Of course, data-centric decisions don’t guarantee hit-making success. Kevin Spacey’s participation isn’t bulletproof (see
“Fred Claus”)
and even David Fincher can’t claim a perfect record. (“Alien 3,”
anyone?) Netflix’s ambition to challenge HBO as a destination for
quality original programming will require fabulous craftsmanship to go
along with the Big Data filters. All the Big Data in the world can’t
rule out, once and for all, the possibility of a bomb.
But that
goes without saying. The interesting and potentially troubling question
is how a reliance on Big Data might funnel craftsmanship in particular
directions. What happens when directors approach the editing room armed
with the knowledge that a certain subset of subscribers are opposed to
jump cuts or get off on gruesome torture scenes or just want to see blow
jobs. Is that all we’ll be offered? We’ve seen what happens when news
publications specialize in just delivering online content that maximizes
page views. It isn’t always the most edifying spectacle. Do we really
want creative decisions about how a show looks and feels to be made
according to an algorithm counting how many times we’ve bailed out of
other shows?
For years Netflix has been analyzing what we watched
last night to suggest movies or TV shows that we might like to watch
tomorrow. Now it is using the same formula to prefabricate its own
programming to fit what it thinks we will like. Isn’t the inevitable
result of this that the creative impulse gets channeled into a pre-built
canal?
It’s certainly possible to overstate the case here. One
could argue that Netflix’s strategy is only a slightly more
sophisticated version of what’s already been in place for, well,
forever. We wouldn’t be seeing teenage vampires or zombies every time we
turn on the TV if the money that bankrolls the content creation
business hadn’t already decided that’s what we want to see. Actors who
have the fortune to appear in hit movies or TV show get more parts to
play. So what else is new?
But there’s a level of specificity made
possible by Big Data that suggests we’re headed into new territory.
“House of Cards” is just one symptom of a society-wide shift. The Obama
campaign used the same kind of number crunching to target voters with
more accuracy than any political campaign had ever accomplished before.

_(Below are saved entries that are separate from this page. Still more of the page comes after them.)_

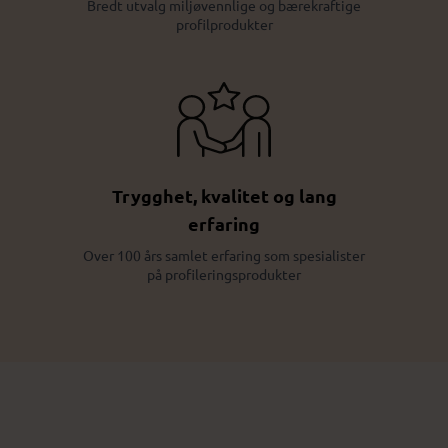
Bredt utvalg miljøvennlige og bærekraftige
profilprodukter
Trygghet, kvalitet og lang
erfaring
Over 100 års samlet erfaring som spesialister
på profileringsprodukter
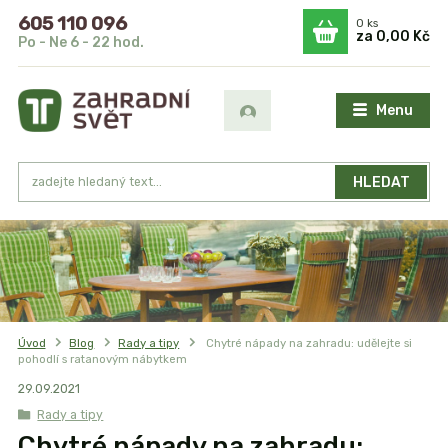
605 110 096
0
ks
za
0,00 Kč
Po - Ne 6 - 22 hod.
Menu
HLEDAT
Úvod
Blog
Rady a tipy
Chytré nápady na zahradu: udělejte si
pohodlí s ratanovým nábytkem
29
.
09
.
2021
Rady a tipy
Chytré nápady na zahradu:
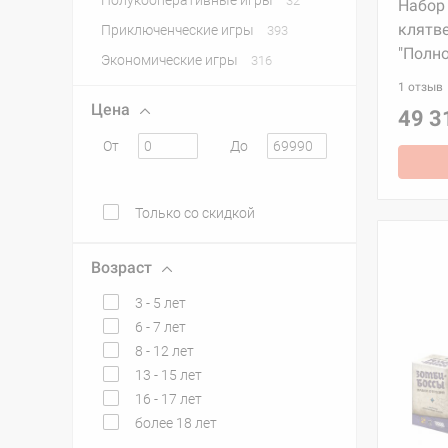
Полукооперативные игры
32
Набор 
клятве
Приключенческие игры
393
"Полно
Экономические игры
316
1 отзыв
Цена
49 3
От
До
Только со скидкой
Возраст
3 - 5 лет
6 - 7 лет
8 - 12 лет
13 - 15 лет
16 - 17 лет
более 18 лет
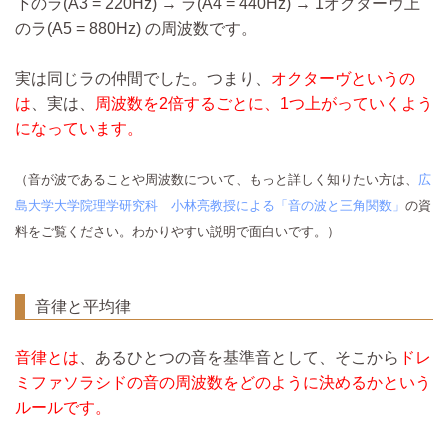
下のラ(A3 = 220Hz) → ラ(A4 = 440Hz) → 1オクターヴ上
のラ(A5 = 880Hz) の周波数です。
実は同じラの仲間でした。つまり、
オクターヴというの
は
、実は、
周波数を2倍するごとに、1つ上がっていくよう
になっています。
（音が波であることや周波数について、もっと詳しく知りたい方は、
広
島大学大学院理学研究科 小林亮教授による「音の波と三角関数」
の資
料をご覧ください。わかりやすい説明で面白いです。）
音律と平均律
音律とは
、あるひとつの音を基準音として、そこから
ドレ
ミファソラシドの音の周波数をどのように決めるかという
ルールです。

Online advertisers are also gathering vast amounts of detailed
information about us from our smartphones, our Facebook likes and our
Google searches.
The sheer amount of data available to crunch is
already phenomenal and is growing at an extraordinary rate. Last summer,
at a panel discussion that included several significant players in the
emerging Big Data universe, Michael Karasick, a V.P. at IBM Research,
estimated
that there is “a thousand exabytes of data on the planet anywhere.” An
exabyte is one quintillion bytes, or 1,000 gigabytes. That’s a lot of
ones and zeroes all by itself, but the mind-boggling part of the
equation is that Karasick predicted that just two years from now there
will be 9,000-10,000 exabytes of data on the planet.
The companies
that figure out how to generate intelligence from that data will know
more about us than we know ourselves, and will be able to craft
techniques that push us toward where they want us to go, rather than
where we would go by ourselves if left to our own devices. I’m guessing
this will be good for Netflix’s bottom line, but at what point do we go
from being happy subscribers, to mindless puppets?